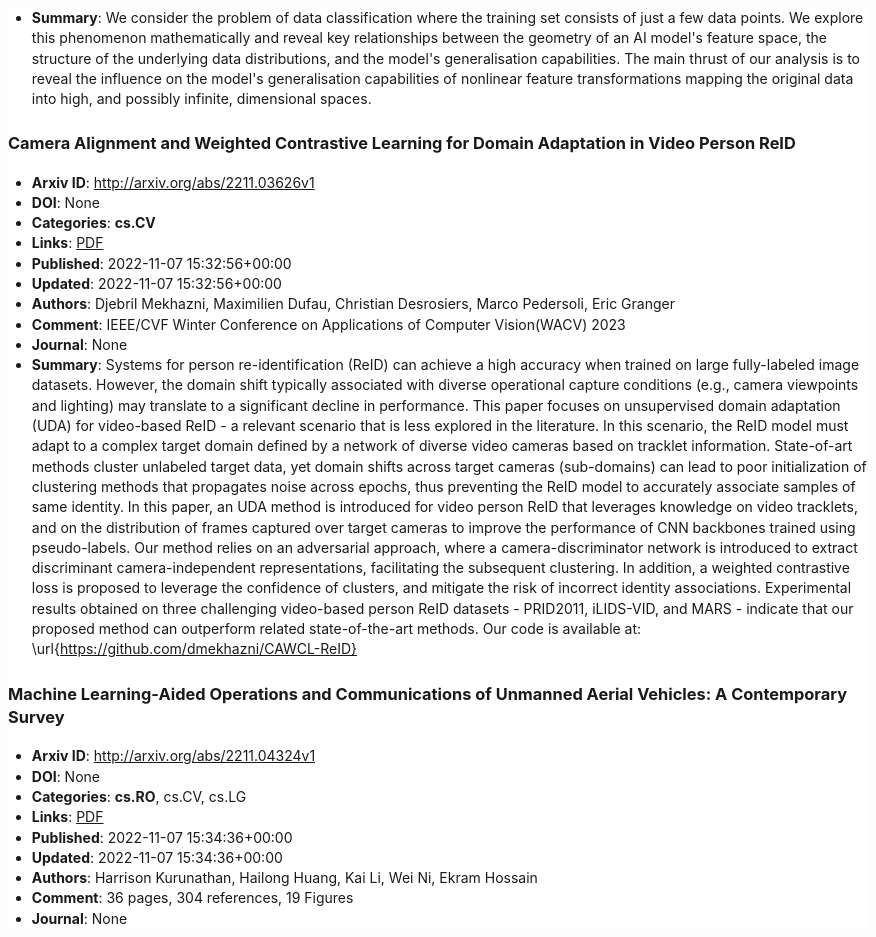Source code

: - **Summary**: We consider the problem of data classification where the training set consists of just a few data points. We explore this phenomenon mathematically and reveal key relationships between the geometry of an AI model's feature space, the structure of the underlying data distributions, and the model's generalisation capabilities. The main thrust of our analysis is to reveal the influence on the model's generalisation capabilities of nonlinear feature transformations mapping the original data into high, and possibly infinite, dimensional spaces.



### Camera Alignment and Weighted Contrastive Learning for Domain Adaptation in Video Person ReID
- **Arxiv ID**: http://arxiv.org/abs/2211.03626v1
- **DOI**: None
- **Categories**: **cs.CV**
- **Links**: [PDF](http://arxiv.org/pdf/2211.03626v1)
- **Published**: 2022-11-07 15:32:56+00:00
- **Updated**: 2022-11-07 15:32:56+00:00
- **Authors**: Djebril Mekhazni, Maximilien Dufau, Christian Desrosiers, Marco Pedersoli, Eric Granger
- **Comment**: IEEE/CVF Winter Conference on Applications of Computer Vision(WACV)
  2023
- **Journal**: None
- **Summary**: Systems for person re-identification (ReID) can achieve a high accuracy when trained on large fully-labeled image datasets. However, the domain shift typically associated with diverse operational capture conditions (e.g., camera viewpoints and lighting) may translate to a significant decline in performance. This paper focuses on unsupervised domain adaptation (UDA) for video-based ReID - a relevant scenario that is less explored in the literature. In this scenario, the ReID model must adapt to a complex target domain defined by a network of diverse video cameras based on tracklet information. State-of-art methods cluster unlabeled target data, yet domain shifts across target cameras (sub-domains) can lead to poor initialization of clustering methods that propagates noise across epochs, thus preventing the ReID model to accurately associate samples of same identity. In this paper, an UDA method is introduced for video person ReID that leverages knowledge on video tracklets, and on the distribution of frames captured over target cameras to improve the performance of CNN backbones trained using pseudo-labels. Our method relies on an adversarial approach, where a camera-discriminator network is introduced to extract discriminant camera-independent representations, facilitating the subsequent clustering. In addition, a weighted contrastive loss is proposed to leverage the confidence of clusters, and mitigate the risk of incorrect identity associations. Experimental results obtained on three challenging video-based person ReID datasets - PRID2011, iLIDS-VID, and MARS - indicate that our proposed method can outperform related state-of-the-art methods. Our code is available at: \url{https://github.com/dmekhazni/CAWCL-ReID}



### Machine Learning-Aided Operations and Communications of Unmanned Aerial Vehicles: A Contemporary Survey
- **Arxiv ID**: http://arxiv.org/abs/2211.04324v1
- **DOI**: None
- **Categories**: **cs.RO**, cs.CV, cs.LG
- **Links**: [PDF](http://arxiv.org/pdf/2211.04324v1)
- **Published**: 2022-11-07 15:34:36+00:00
- **Updated**: 2022-11-07 15:34:36+00:00
- **Authors**: Harrison Kurunathan, Hailong Huang, Kai Li, Wei Ni, Ekram Hossain
- **Comment**: 36 pages, 304 references, 19 Figures
- **Journal**: None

========================================

**Try it**
Rewrite every line of the data as a JSON list of strings, one string per line, skipping blank lines and leaving out the pictures.

**Reply**
[
  "Source code",
  ": - **Summary**: We consider the problem of data classification where the training set consists of just a few data points. We explore this phenomenon mathematically and reveal key relationships between the geometry of an AI model's feature space, the structure of the underlying data distributions, and the model's generalisation capabilities. The main thrust of our analysis is to reveal the influence on the model's generalisation capabilities of nonlinear feature transformations mapping the original data into high, and possibly infinite, dimensional spaces.",
  "### Camera Alignment and Weighted Contrastive Learning for Domain Adaptation in Video Person ReID",
  "- **Arxiv ID**: http://arxiv.org/abs/2211.03626v1",
  "- **DOI**: None",
  "- **Categories**: **cs.CV**",
  "- **Links**: [PDF](http://arxiv.org/pdf/2211.03626v1)",
  "- **Published**: 2022-11-07 15:32:56+00:00",
  "- **Updated**: 2022-11-07 15:32:56+00:00",
  "- **Authors**: Djebril Mekhazni, Maximilien Dufau, Christian Desrosiers, Marco Pedersoli, Eric Granger",
  "- **Comment**: IEEE/CVF Winter Conference on Applications of Computer Vision(WACV)",
  "  2023",
  "- **Journal**: None",
  "- **Summary**: Systems for person re-identification (ReID) can achieve a high accuracy when trained on large fully-labeled image datasets. However, the domain shift typically associated with diverse operational capture conditions (e.g., camera viewpoints and lighting) may translate to a significant decline in performance. This paper focuses on unsupervised domain adaptation (UDA) for video-based ReID - a relevant scenario that is less explored in the literature. In this scenario, the ReID model must adapt to a complex target domain defined by a network of diverse video cameras based on tracklet information. State-of-art methods cluster unlabeled target data, yet domain shifts across target cameras (sub-domains) can lead to poor initialization of clustering methods that propagates noise across epochs, thus preventing the ReID model to accurately associate samples of same identity. In this paper, an UDA method is introduced for video person ReID that leverages knowledge on video tracklets, and on the distribution of frames captured over target cameras to improve the performance of CNN backbones trained using pseudo-labels. Our method relies on an adversarial approach, where a camera-discriminator network is introduced to extract discriminant camera-independent representations, facilitating the subsequent clustering. In addition, a weighted contrastive loss is proposed to leverage the confidence of clusters, and mitigate the risk of incorrect identity associations. Experimental results obtained on three challenging video-based person ReID datasets - PRID2011, iLIDS-VID, and MARS - indicate that our proposed method can outperform related state-of-the-art methods. Our code is available at: \\url{https://github.com/dmekhazni/CAWCL-ReID}",
  "### Machine Learning-Aided Operations and Communications of Unmanned Aerial Vehicles: A Contemporary Survey",
  "- **Arxiv ID**: http://arxiv.org/abs/2211.04324v1",
  "- **DOI**: None",
  "- **Categories**: **cs.RO**, cs.CV, cs.LG",
  "- **Links**: [PDF](http://arxiv.org/pdf/2211.04324v1)",
  "- **Published**: 2022-11-07 15:34:36+00:00",
  "- **Updated**: 2022-11-07 15:34:36+00:00",
  "- **Authors**: Harrison Kurunathan, Hailong Huang, Kai Li, Wei Ni, Ekram Hossain",
  "- **Comment**: 36 pages, 304 references, 19 Figures",
  "- **Journal**: None"
]